Given instruction → Please convert everything from the start of the listing down to the line containing "edge [fontname=Lato]" (both ends included) into a Markdown table with the columns Row and Line, giving each line a row number and skipping blank lines. Leave the pictures out.

Extracted records →

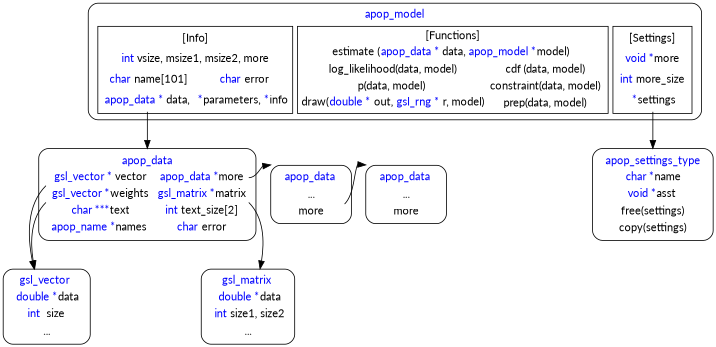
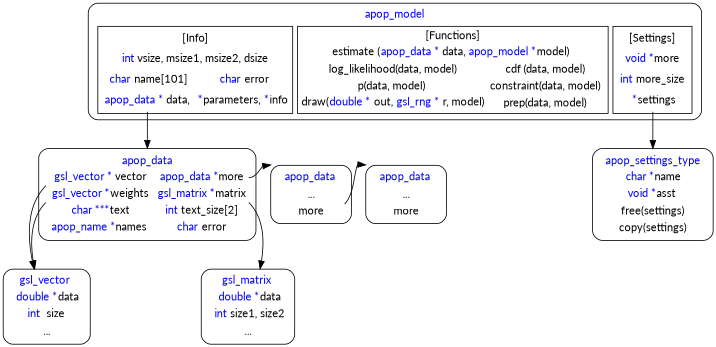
  digraph {
    fontname=Lato
    node [fontname=Lato shape=rect style=rounded]
    edge [fontname=Lato]
    n1 [label=<         <table border="0" cellborder="0">         <tr><td colspan ="2" align="center"><font color="blue"> apop_data </font></td></tr>         <tr><td port="vv"> <font color="blue">gsl_vector *</font> vector</td>                 <td port="dm"> <font color="blue">apop_data *</font>more</td>                                 </tr>         <tr><td port="ww"> <font color="blue">gsl_vector *</font>weights</td>                 <td port="mm"> <font color="blue">gsl_matrix *</font>matrix</td>                 </tr>         <tr>        <td > <font color="blue">char ***</font>text</td>             <td > <font color="blue">int</font> text_size[2]</td>             </tr>         <tr><td port="nn"> <font color="blue">apop_name *</font>names </td>          <td><font color="blue"> char</font> error</td>          </tr> </table>>]
    n2 [label=< <table border="0" cellborder="0">      <tr><td  colspan ="2" align="center"> <font color="blue">apop_data </font> </td></tr>     <tr><td  colspan ="2" align="center"> ... </td></tr>      <tr><td  colspan ="2" align="center" port="more1"> more </td></tr>      </table>>]
    n3 [label=< <table border="0" cellborder="0">      <tr><td  colspan ="2" align="center"> <font color="blue">apop_data </font> </td></tr>     <tr><td  colspan ="2" align="center"> ... </td></tr>      <tr><td  colspan ="2" align="center" port="more1"> more </td></tr>      </table>>]
    n4 [label=< <table border="0" cellborder="0">      <tr><td  align="center"> <font color="blue">gsl_matrix </font> </td></tr>     <tr><td  align="center"> <font color="blue">double *</font>data</td></tr>      <tr><td> <font color="blue">int</font> size1, size2</td></tr>         <tr><td align="center"> ... </td></tr>     </table>>]
    n5 [label=< <table border="0" cellborder="0">      <tr><td> <font color="blue">gsl_vector </font> </td></tr>     <tr><td> <font color="blue">double *</font>data</td></tr>      <tr><td> <font color="blue">int </font> size </td></tr>         <tr><td colspan ="2" align="center"> ... </td></tr>     </table>>]
-   n6 [label=<         <table border="0" cellborder="0">         <tr>         <td align="center" colspan="3"> <font color="blue">apop_model</font> </td></tr>    <tr><td>         <table border="1" cellborder="0">         <tr><td colspan ="2" align="center"> [Info] </td></tr>         <tr><td colspan ="2"><font color="blue"> int</font> vsize, msize1, msize2, more </td></tr>         <tr>                 <td><font color="blue"> char</font> name[101]</td>         <td><font color="blue"> char</font> error</td>         </tr>         <tr><td port="dd"><font color="blue"> apop_data *</font> data, </td>         <td port="params"><font color="blue">*</font>parameters, <font color="blue">*</font>info</td>         </tr>         </table>     </td><td>         <table align="left" border="1" cellborder="0">         <tr><td colspan ="2" align="center"> [Functions] </td></tr>         <tr><td colspan ="2">estimate (<font color="blue">apop_data *</font> data, <font color="blue">apop_model *</font>model) </td></tr>         <tr><td> log_likelihood(data, model) </td><td>cdf (data, model) </td></tr>         <tr><td>p(data, model) </td><td>constraint(data, model) </td></tr>         <tr><td>draw(<font color="blue">double *</font> out, <font                 color="blue">gsl_rng *</font> r, model)</td><td>prep(data, model) </td></tr>         </table>     </td><td>         <table border="1" cellborder="0">         <tr><td align="center"> [Settings] </td></tr>         <tr><td> <font color="blue">void *</font>more </td></tr>         <tr><td > <font color="blue">int</font> more_size </td></tr>         <tr><td port="ls"> <font color="blue">*</font>settings</td></tr>         </table>     </td></tr></table> >]
+   n6 [label=<         <table border="0" cellborder="0">         <tr>         <td align="center" colspan="3"> <font color="blue">apop_model</font> </td></tr>    <tr><td>         <table border="1" cellborder="0">         <tr><td colspan ="2" align="center"> [Info] </td></tr>         <tr><td colspan ="2"><font color="blue"> int</font> vsize, msize1, msize2, dsize </td></tr>         <tr>                 <td><font color="blue"> char</font> name[101]</td>         <td><font color="blue"> char</font> error</td>         </tr>         <tr><td port="dd"><font color="blue"> apop_data *</font> data, </td>         <td port="params"><font color="blue">*</font>parameters, <font color="blue">*</font>info</td>         </tr>         </table>     </td><td>         <table align="left" border="1" cellborder="0">         <tr><td colspan ="2" align="center"> [Functions] </td></tr>         <tr><td colspan ="2">estimate (<font color="blue">apop_data *</font> data, <font color="blue">apop_model *</font>model) </td></tr>         <tr><td> log_likelihood(data, model) </td><td>cdf (data, model) </td></tr>         <tr><td>p(data, model) </td><td>constraint(data, model) </td></tr>         <tr><td>draw(<font color="blue">double *</font> out, <font                 color="blue">gsl_rng *</font> r, model)</td><td>prep(data, model) </td></tr>         </table>     </td><td>         <table border="1" cellborder="0">         <tr><td align="center"> [Settings] </td></tr>         <tr><td> <font color="blue">void *</font>more </td></tr>         <tr><td > <font color="blue">int</font> more_size </td></tr>         <tr><td port="ls"> <font color="blue">*</font>settings</td></tr>         </table>     </td></tr></table> >]
    n7 [label=<         <table border="0" cellborder="0">         <tr><td align="center"><font color="blue"> apop_settings_type </font></td></tr>             <tr><td> <font color="blue">char *</font>name </td></tr>              <tr><td><font color="blue">void *</font>asst </td></tr>             <tr><td> free(settings) </td></tr>             <tr><td> copy(settings) </td></tr> </table>>]
    subgraph sub_1 {
      rank=same
      n1
      n2
      n3
    }
    n1 -> n2 [headport=nw tailport="dm:e"]
    n1 -> n4 [tailport="mm:se"]
    n1 -> n5 [tailport="vv:sw"]
    n1 -> n5 [tailport="ww:sw"]
    n2 -> n3 [headport=nw tailport="more1:ne"]
    n6 -> n1 [tailport="dd:s"]
    n6 -> n7 [tailport=ls]
  }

Task response →
| Row | Line |
|---|---|
| 1 |   digraph { |
| 2 |     fontname=Lato |
| 3 |     node [fontname=Lato shape=rect style=rounded] |
| 4 |     edge [fontname=Lato] |